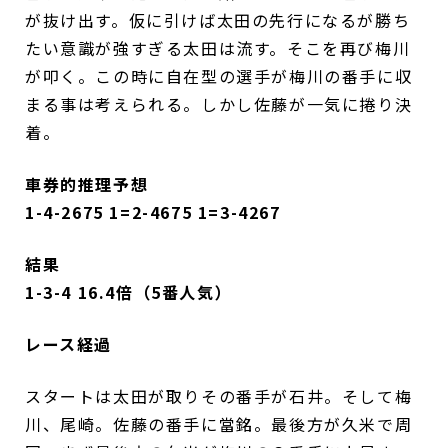
が抜け出す。仮に引けば太田の先行になるが勝ち
たい意識が強すぎる太田は流す。そこを再び梅川
が叩く。この時に自在型の選手が梅川の番手に収
まる事は考えられる。しかし佐藤が一気に捲り決
着。
車券的推理予想
1-4-2675 1=2-4675 1=3-4267
結果
1-3-4 16.4倍（5番人気）
レース経過
スタートは太田が取りその番手が石井。そして梅
川、尾崎。佐藤の番手に當銘。最後方が久米で周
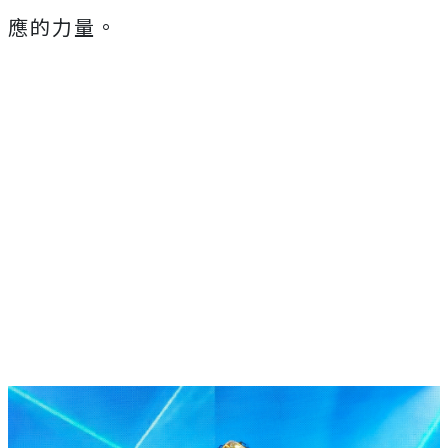
應的力量。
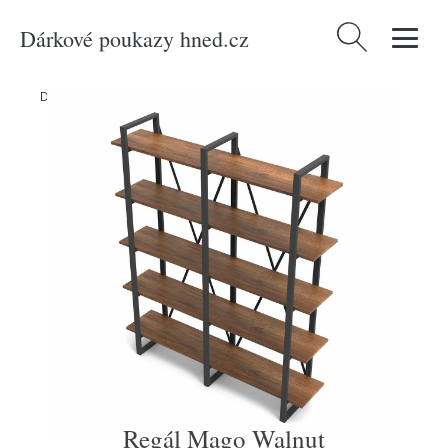
Dárkové poukazy hned.cz
Vyhledávání
Domů
/
Produkty
/
Nábytek
/
Regál Mago Walnut
Regál Mago Walnut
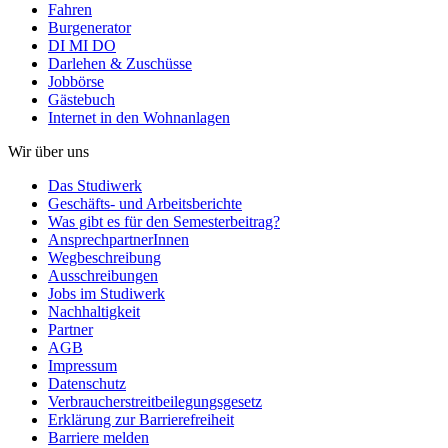
Fahren
Burgenerator
DI MI DO
Darlehen & Zuschüsse
Jobbörse
Gästebuch
Internet in den Wohnanlagen
Wir über uns
Das Studiwerk
Geschäfts- und Arbeitsberichte
Was gibt es für den Semesterbeitrag?
AnsprechpartnerInnen
Wegbeschreibung
Ausschreibungen
Jobs im Studiwerk
Nachhaltigkeit
Partner
AGB
Impressum
Datenschutz
Verbraucherstreitbeilegungsgesetz
Erklärung zur Barrierefreiheit
Barriere melden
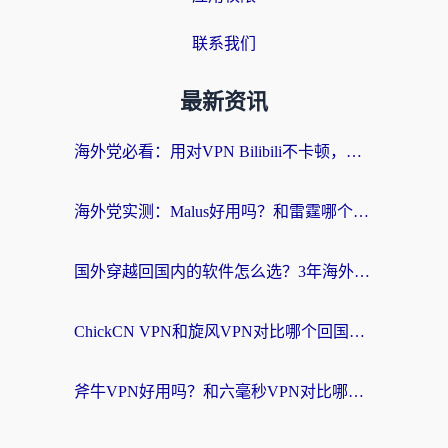
联系我们
最新资讯
海外党必看：用对VPN Bilibili不卡顿，英国玩国内游戏也丝滑——2026回国加速器选择指南
海外党实测：Malus好用吗？和雷霆哪个好？+ 3款热门加速器深度对比
国外穿越回国内的软件怎么选？3年海外党亲测实用指南，告别地域限制
ChickCN VPN和旋风VPN对比哪个回国效果更好？海外党实测回国内网神器指南
斧牛VPN好用吗？和六毫秒VPN对比哪个回国效果更好？海外党亲测实用指南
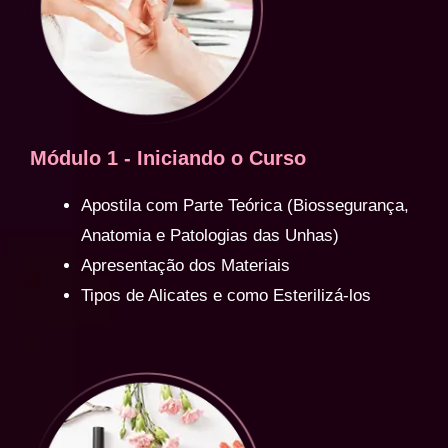
Módulo 1 - Iniciando o Curso
Apostila com Parte Teórica (Biossegurança,
Anatomia e Patologias das Unhas)
Apresentação dos Materiais
Tipos de Alicates e como Esterilizá-los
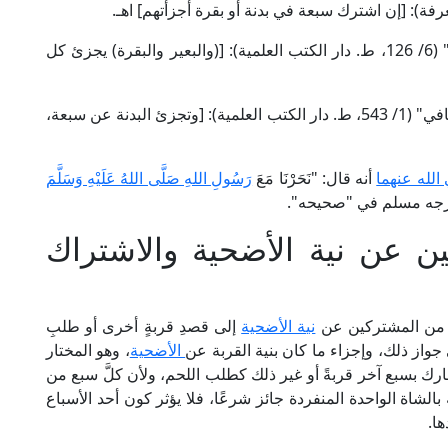
وقال العلامة الخطيب الشربيني في "مغني المحتاج" (6/ 126، ط. دار الكتب العلمية): [(والبعير والبقرة) يجزئ كل
وقال العلامة موفق الدين ابن قدامة الحنبلي في "الكافي" (1/ 543، ط. دار الكتب العلمية): [وتجزئ البدنة عن سبعة،
الله عنهما
أنه قال: "نَحَرْنَا مَعَ
رَسُولِ اللهِ صَلَّى اللهُ عَلَيْهِ وَسَلَّمَ
سَبْعَةٍ" أخرجه مسلم في "صحيحه".
 عن نية الأضحية والاشتراك
ٌّ من المشتركين عن
نية الأضحية
إلى قصدِ قربةٍ أخرى أو طلبِ
جواز ذلك، وإجزاء ما كان بنية القربة عن
الأضحية
، وهو المختار
ارك بسبع آخر قربةً أو غير ذلك كطلب اللحم، ولأن كلَّ سبع من
بالشاة الواحدة المنفردة جائز شرعًا، فلا يؤثر كون أحد الأسباع
ا.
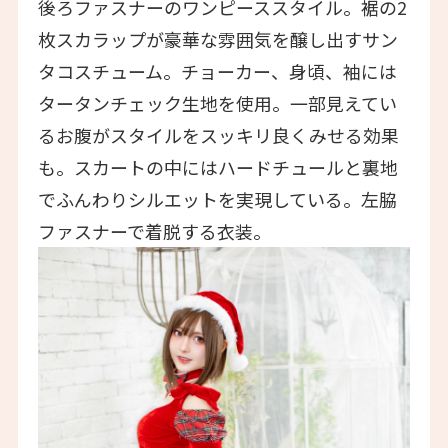
後ろファスナーのワンピーススタイル。裾の2
枚スカラップが豪華な雰囲気を醸し出すサン
タコスチューム。チョーカー、身頃、袖には
タータンチェック生地を使用。一部見えてい
るお腹がスタイルをスッキリ良くみせる効果
も。スカートの中にはハードチュールと裏地
でふんわりシルエットを実現している。左脇
ファスナーで着脱する衣装。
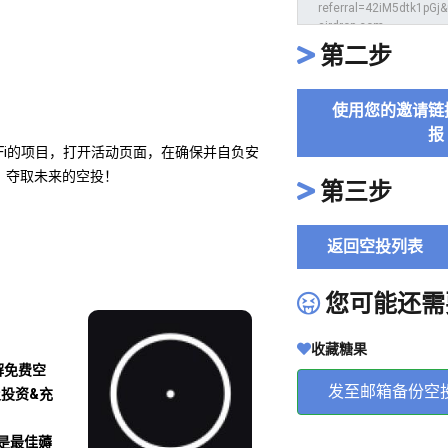
第二步
使用您的邀请链
报
BTCFi的项目，打开活动页面，在确保并自负安
，夺取未来的空投！
第三步
返回空投列表
您可能还需
收藏糖果
解免费空
发至邮箱备份空
及投资&充
沾是最佳薅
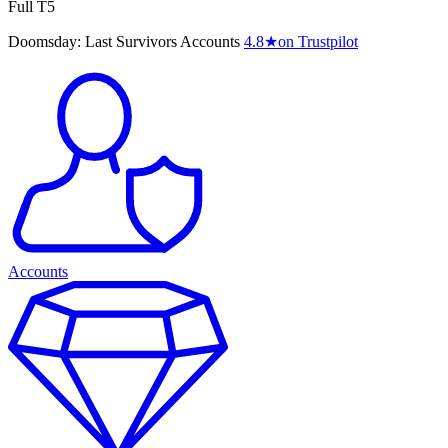
Full T5
Doomsday: Last Survivors Accounts
4.8
★
on Trustpilot
Accounts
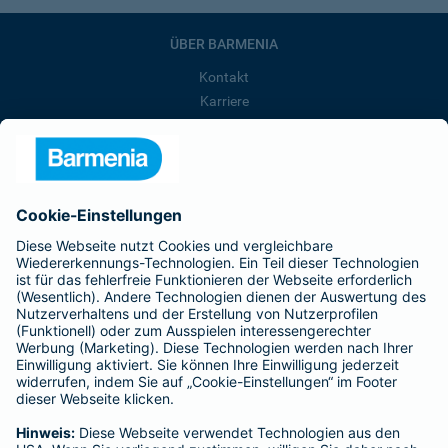
ÜBER BARMENIA
Kontakt
Karriere
Presse
Unternehmen
Anfahrt
Affiliate-Partner werden
Barmenia ist Teil der BarmeniaGothaer
BELIEBTE SEITEN
Kranken-Zusatzversicherung
Tierversicherungen
Haftpflichtversicherung
Hausratversicherung
SERVICE
Adresse ändern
========================================
▶ [Aim of the task] Every line of the material must be returned verbatim, and pictures must be left behind.

▶ [Response below]
が抜け出す。仮に引けば太田の先行になるが勝ち
たい意識が強すぎる太田は流す。そこを再び梅川
が叩く。この時に自在型の選手が梅川の番手に収
まる事は考えられる。しかし佐藤が一気に捲り決
着。
車券的推理予想
1-4-2675 1=2-4675 1=3-4267
結果
1-3-4 16.4倍（5番人気）
レース経過
スタートは太田が取りその番手が石井。そして梅
川、尾崎。佐藤の番手に當銘。最後方が久米で周
應的力量。
Dárkové poukazy hned.cz
Vyhledávání
Domů
/
Produkty
/
Nábytek
/
Regál Mago Walnut
Regál Mago Walnut
Fahren
Burgenerator
DI MI DO
Darlehen & Zuschüsse
Jobbörse
Gästebuch
Internet in den Wohnanlagen
Wir über uns
Das Studiwerk
Geschäfts- und Arbeitsberichte
Was gibt es für den Semesterbeitrag?
AnsprechpartnerInnen
Wegbeschreibung
Ausschreibungen
Jobs im Studiwerk
Nachhaltigkeit
Partner
AGB
Impressum
Datenschutz
Verbraucherstreitbeilegungsgesetz
Erklärung zur Barrierefreiheit
Barriere melden
联系我们
最新资讯
海外党必看：用对VPN Bilibili不卡顿，英国玩国内游戏也丝滑——2026回国加速器选择指南
海外党实测：Malus好用吗？和雷霆哪个好？+ 3款热门加速器深度对比
国外穿越回国内的软件怎么选？3年海外党亲测实用指南，告别地域限制
ChickCN VPN和旋风VPN对比哪个回国效果更好？海外党实测回国内网神器指南
斧牛VPN好用吗？和六毫秒VPN对比哪个回国效果更好？海外党亲测实用指南
Módulo 1 - Iniciando o Curso
Apostila com Parte Teórica (Biossegurança,
Anatomia e Patologias das Unhas)
Apresentação dos Materiais
Tipos de Alicates e como Esterilizá-los
وقال العلامة الخطيب الشربيني في "مغني المحتاج" (6/ 126، ط. دار الكتب العلمية): [(والبعير والبقرة) يجزئ كل
وقال العلامة موفق الدين ابن قدامة الحنبلي في "الكافي" (1/ 543، ط. دار الكتب العلمية): [وتجزئ البدنة عن سبعة،
الله عنهما
أنه قال: "نَحَرْنَا مَعَ
رَسُولِ اللهِ صَلَّى اللهُ عَلَيْهِ وَسَلَّمَ
سَبْعَةٍ" أخرجه مسلم في "صحيحه".
 عن نية الأضحية والاشتراك
ٌّ من المشتركين عن
نية الأضحية
إلى قصدِ قربةٍ أخرى أو طلبِ
جواز ذلك، وإجزاء ما كان بنية القربة عن
الأضحية
، وهو المختار
ارك بسبع آخر قربةً أو غير ذلك كطلب اللحم، ولأن كلَّ سبع من
بالشاة الواحدة المنفردة جائز شرعًا، فلا يؤثر كون أحد الأسباع
ا.
後ろファスナーのワンピーススタイル。裾の2
枚スカラップが豪華な雰囲気を醸し出すサン
タコスチューム。チョーカー、身頃、袖には
タータンチェック生地を使用。一部見えてい
るお腹がスタイルをスッキリ良くみせる効果
も。スカートの中にはハードチュールと裏地
でふんわりシルエットを実現している。左脇
ファスナーで着脱する衣装。
第二步
使用您的邀请链
报
BTCFi的项目，打开活动页面，在确保并自负安
，夺取未来的空投！
第三步
返回空投列表
您可能还需
收藏糖果
解免费空
发至邮箱备份空
及投资&充
沾是最佳薅
Full T5
Doomsday: Last Survivors Accounts
4.8
★
on Trustpilot
Accounts
ÜBER BARMENIA
Kontakt
Karriere
Presse
Unternehmen
Anfahrt
Affiliate-Partner werden
Barmenia ist Teil der BarmeniaGothaer
BELIEBTE SEITEN
Kranken-Zusatzversicherung
Tierversicherungen
Haftpflichtversicherung
Hausratversicherung
SERVICE
Adresse ändern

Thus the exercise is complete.